Archieven: 2020-06-02

Toen, op 02 juni 1851: inzet veiling van ’t erve Jacobs in Rheeze.

In de Provinciale Overijsselsche en Zwolsche Courant van 9 mei 1851 werd door notaris Mulert uit Ommen aangekondigd dat hij binnenkort zou over gaan tot de publieke verkoop van het boerenerve ‘het Jacobs’ genaamd, gelegen in de buurtschap Rheeze.

‘Het Jacobs’ staat reeds vermeld op de eerste kadastrale kaart van 1832, gelegen ten noorden van de Rheezerweg en indertijd kadastraal bekend onder sectienummer K-540. Het boerderijtje was destijds eigendom van niemand minder dan jonkheer Jacob van Foreest van Heemse.

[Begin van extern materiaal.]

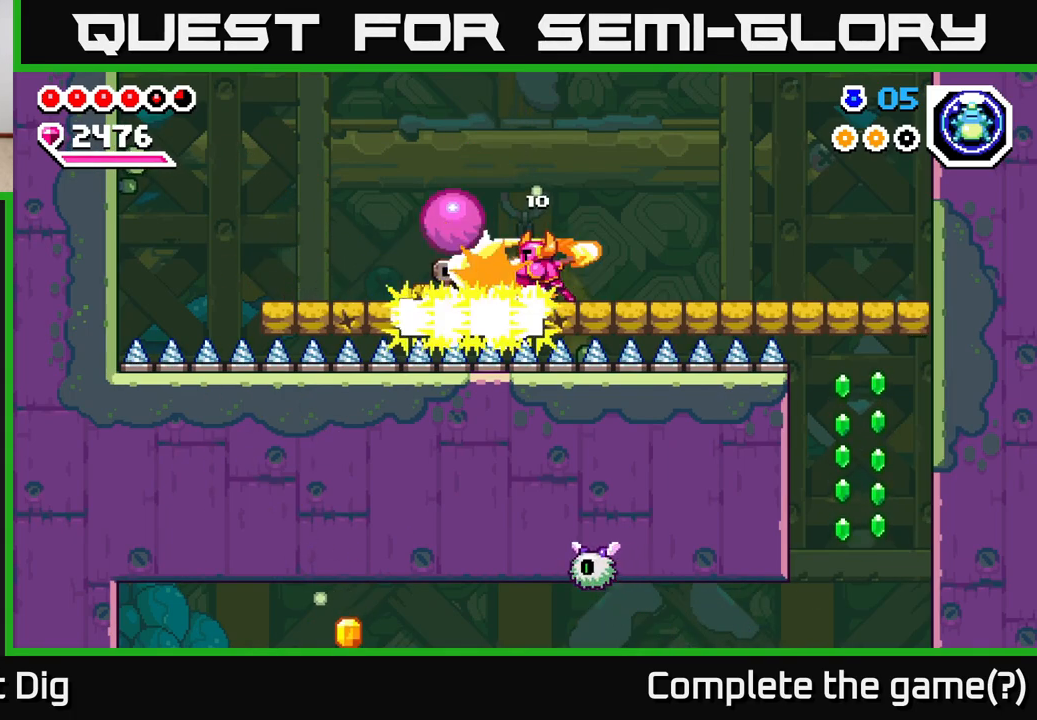
{"buttons": [], "left_stick": "right", "right_stick": "center", "events": [[17, "A", "down"], [417, "A", "up"]]}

Daarmee hebben we dan ook meteen de naam verklaard. “Het Jacobs” was vernoemd naar de voornaam van de eigenaar, de toenmalige heer van Heemse.

In 1851, na het overlijden van de jonkheer, werd het totale bezit in veiling gebracht, waarbij ‘het Jacobs’ eigendom werd van zijn dochter Theodora Sophia van Foreest en haar man Jan Arent baron van Ittersum, de nieuwe ‘heer en vrouwe van Heemse’.

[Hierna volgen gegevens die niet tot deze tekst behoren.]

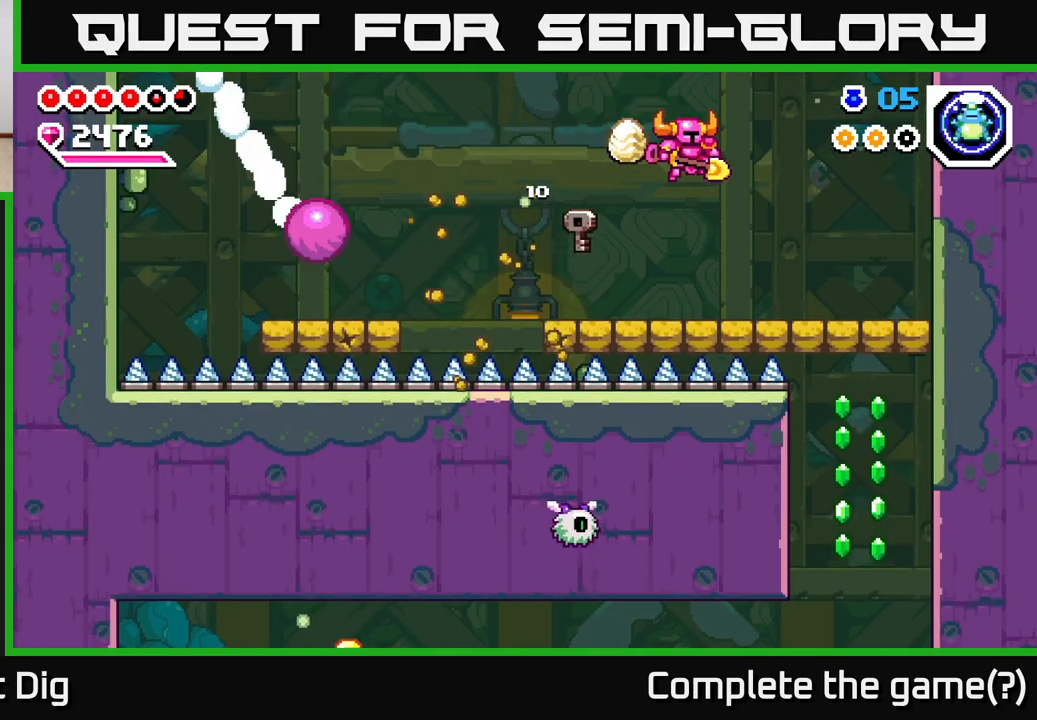
{"buttons": [], "left_stick": "right", "right_stick": "center", "events": []}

Het boerderijtje stond in het midden van de negentiende eeuw bij de gemeente bekend als huisnr. G-6 in Rheeze. In 1881 werd het eigendom van Hendrik Overweg en echtgenote Hendrika Rudolphina IJzebrink. Vervolgens zou het vererven op respectievelijk: Jannes Overweg en Geertjen Hakkers, Harm Overweg en Hendrikje Veurink, Jannes Overweg en Hermina Odink, Gerrit Jan Overweg en Aaltje Bartels en toen op de zesde generatie: Hendrikus Overweg en Boukje Marja Post.

In 1940 stond de boerderij bekend als G-10, maar in 1971 werd dat gewijzigd naar Rheezerweg 87.

Op de voorgevel van de boerderij is een bord aangebracht met de naam ‘Altnos’, oftewel ‘het Altenaas’. Dat erve lag echter oorspronkelijk iets oostelijker en een stukje van de weg af. Ook die boerderij staat ingetekend op de kadastrale kaart. De familie Overweg heeft daar eerst gewoond totdat ze in 1881 het Jacobs kocht en daarheen verhuisde. Ze lieten de boerderij ‘Altena’ vervolgens afbreken.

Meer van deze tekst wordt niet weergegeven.